** start Document **

Do you remember the time when the word ‘loneliness’ was something we hardly came across? Back then it felt distant, like it belonged to a different generation or a rare circumstance. It wasn’t something people talked about so much. But today, loneliness feels like a much more familiar word. We often hear it in podcasts, memes, reels, or from friends. It shows up casually on our phones, but behind the humour and satire, it has a deeper, more uncomfortable reality.

With the rise of the digital age, social media, remote work, loneliness has become increasingly common. Ironically, the more “connected” we are through screens, the more disconnected many of us feel in real life.

We’ve never been more digitally connected and yet we’ve never been so lonely together.

How does the digital world contribute to loneliness?

1. Shallow connections

Most of the digital connections are superficial. We exchange likes, memes, or short replies, but rarely go beyond that. Meaningful conversations take time and effort that don’t always fit into fast-paced digital life.

2. Comparison culture

Social media often becomes a highlight reel of others’ lives. Scrolling through perfect life events can leave you feeling behind.

You may be surrounded by content, but you end up feeling lonely thinking that everyone else has it together, and you’re the odd one out. This contributes to internalised loneliness.

3. Digital overload

From morning notifications to late-night scrolling, our attention is constantly on the edge. When we’re always online, we tend to forget how to be present.

Simple joys like sitting in silence or having unhurried conversations are replaced by content consumption. Over time, this rewires our brains to seek distraction instead of connection.

** end Document **
** start Supplied entries **

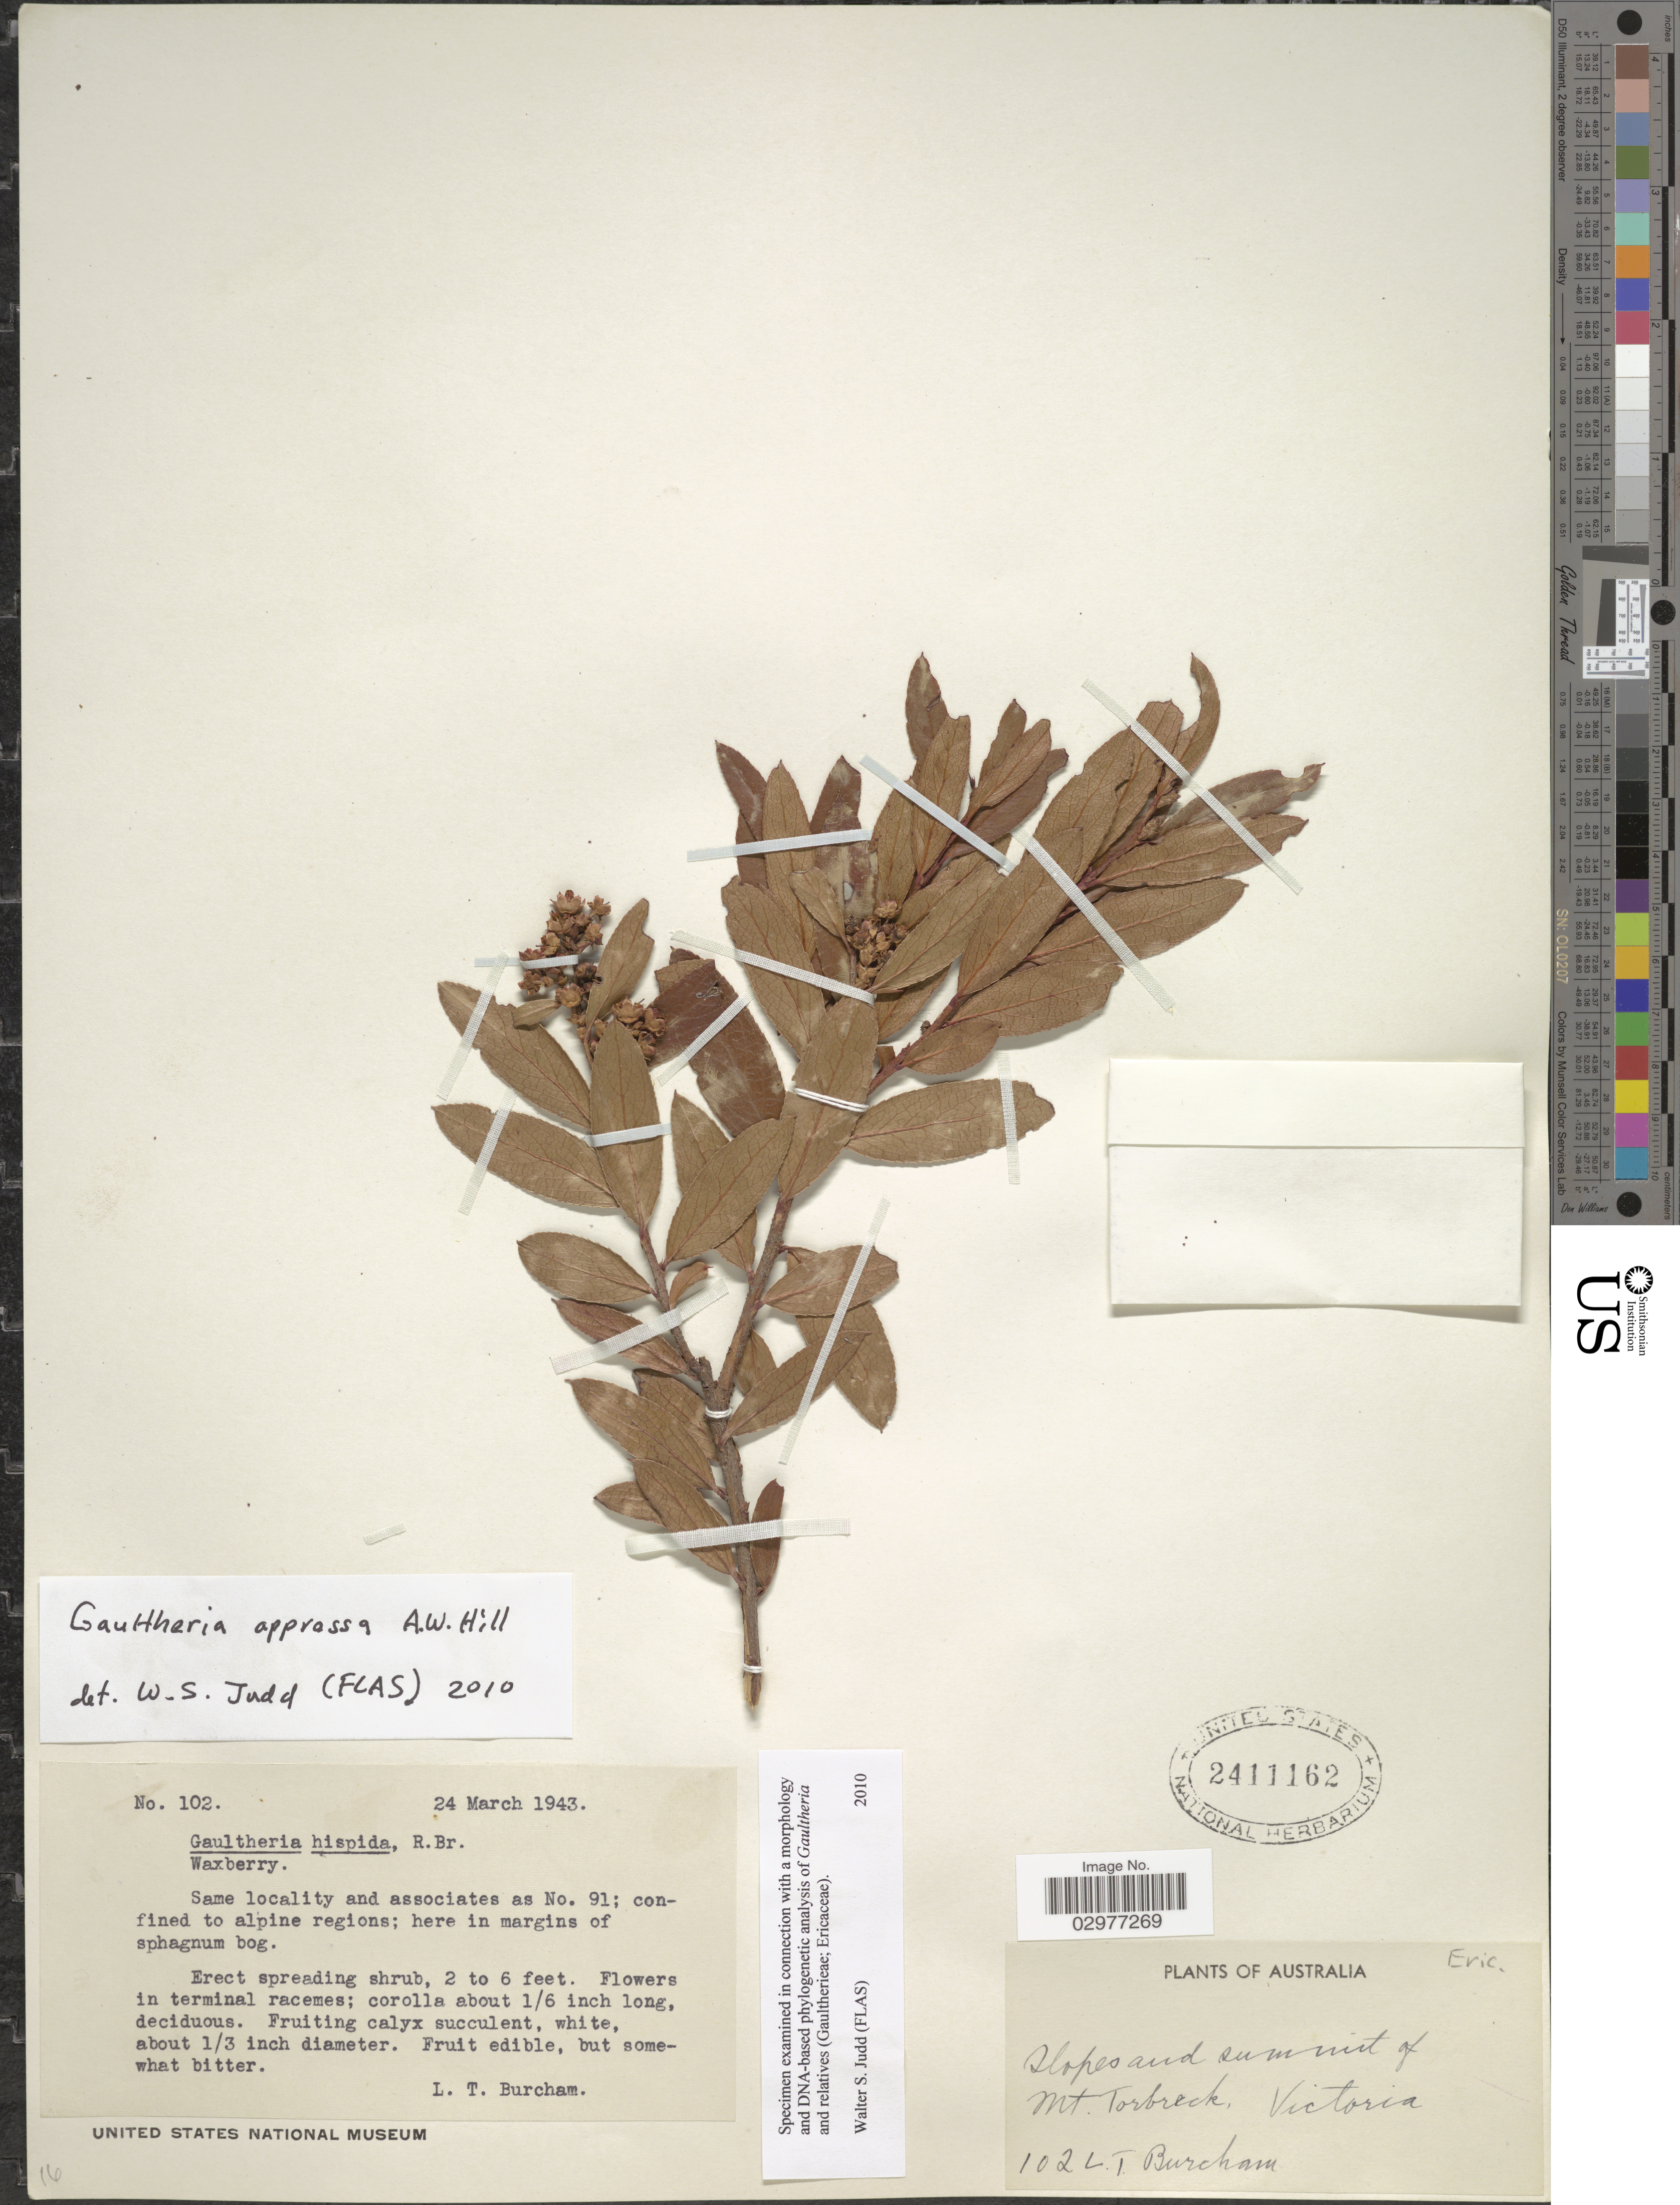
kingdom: Plantae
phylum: Tracheophyta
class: Magnoliopsida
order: Ericales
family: Ericaceae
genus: Gaultheria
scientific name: Gaultheria appressa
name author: A.W. Hill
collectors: L. Burcham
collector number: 102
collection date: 1943-03-24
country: Australia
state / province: Victoria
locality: Slopes and summit of Mt. Torbreck, Victoria.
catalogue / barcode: US 2411162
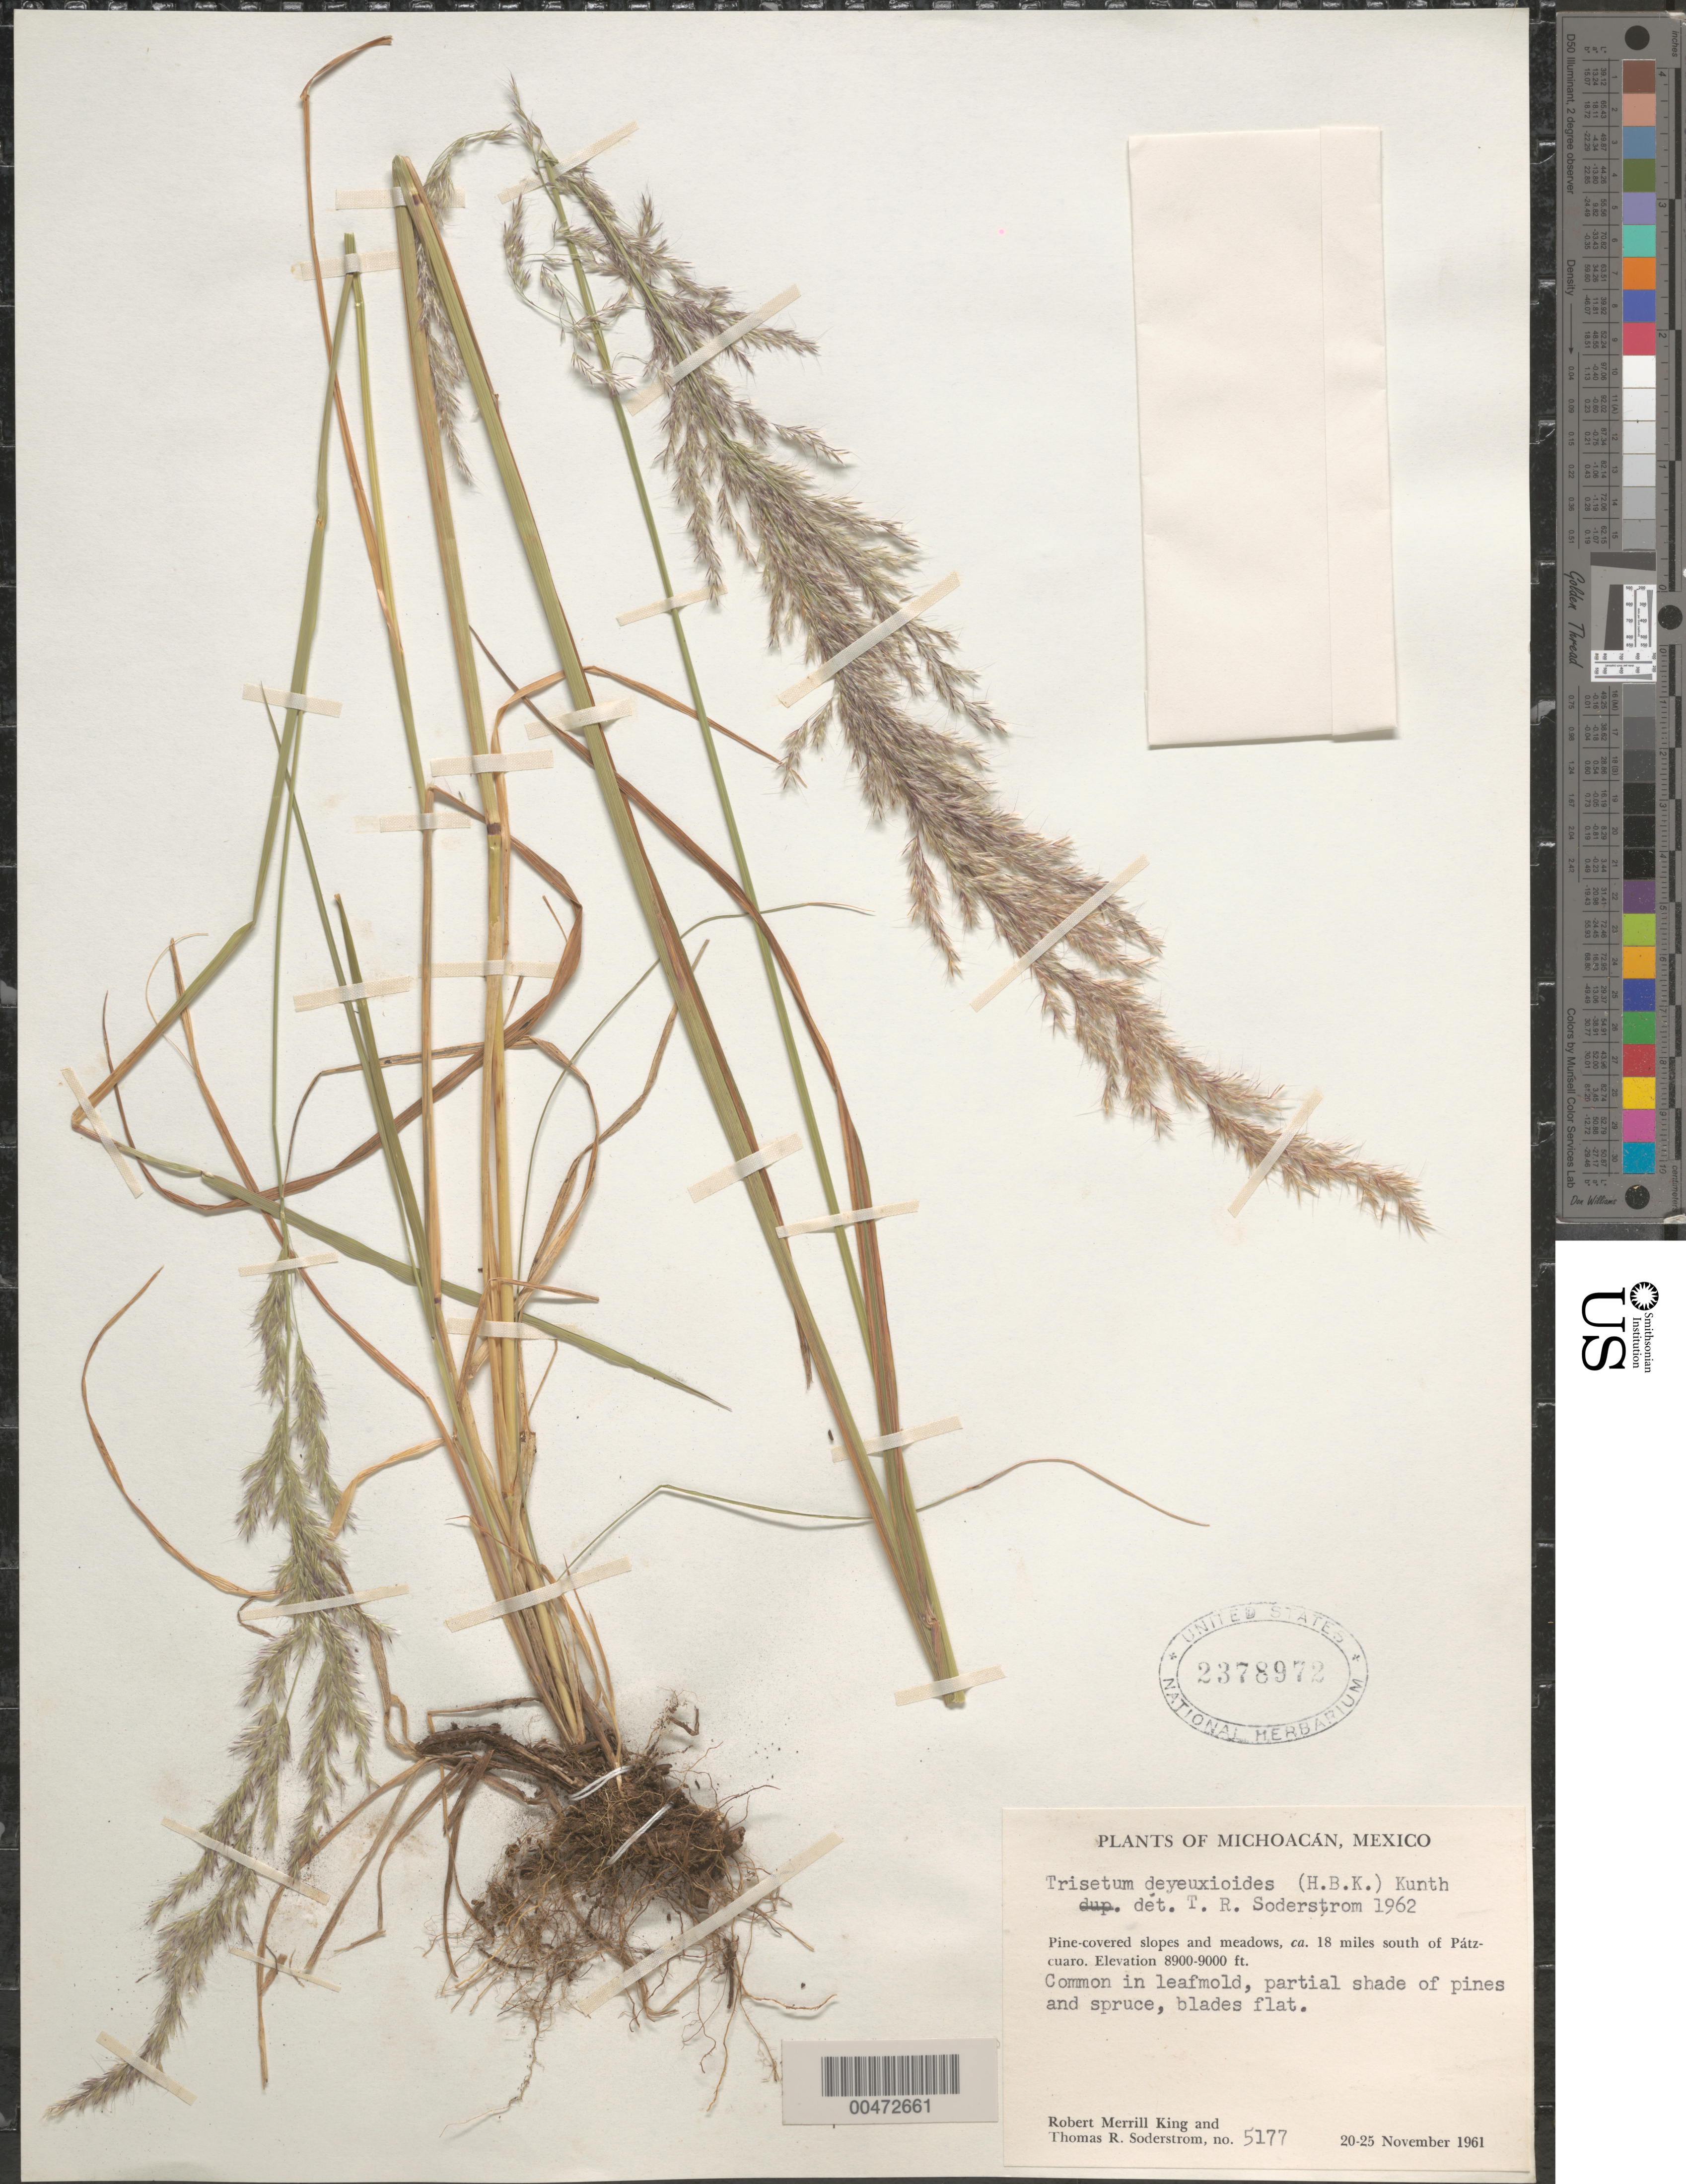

** end Supplied entries **

Instructions
1) List the numbered reasons the piece on loneliness gives for how the digital world contributes to it.
2) In the piece on loneliness, what does constant digital overload rewire our brains to seek?
3) Continue the piece on loneliness in the digital age from the point where it stops.

In response
1)
Shallow connections
Comparison culture
Digital overload

2) Distraction instead of connection.

3)
4. Replaced mode of interaction

We now text instead of call, we react instead of respond. We opt for video calls over a meet-up. While digital comfort is great, over dependence on it makes us less emotionally available and less socially active.

Effects on mental health

1 in 6 people are affected by loneliness, and many suffer in silence.1 This is a concerning number and is difficult to ignore. Loneliness is actually not about being alone but about feeling alone even when you’re surrounded by others. The digital age, with its constant stream of variety of content and “connectedness,” often masks that deep emotional void with the help of distraction.

Scrolling endlessly through curated photos and opinions can make you feel like you’re falling behind, or worse, invisible. This triggers the feelings of inadequacy, self-doubt, stress and in many cases, anxiety or depression. Humans were not wired to take in so much information about other people’s lives, and instant dopamine firings.

So what can we do?

It starts with awareness. Just like we track calories or our daily steps, we need to start tracking how much of our day is spent in real connection vs digital consumption.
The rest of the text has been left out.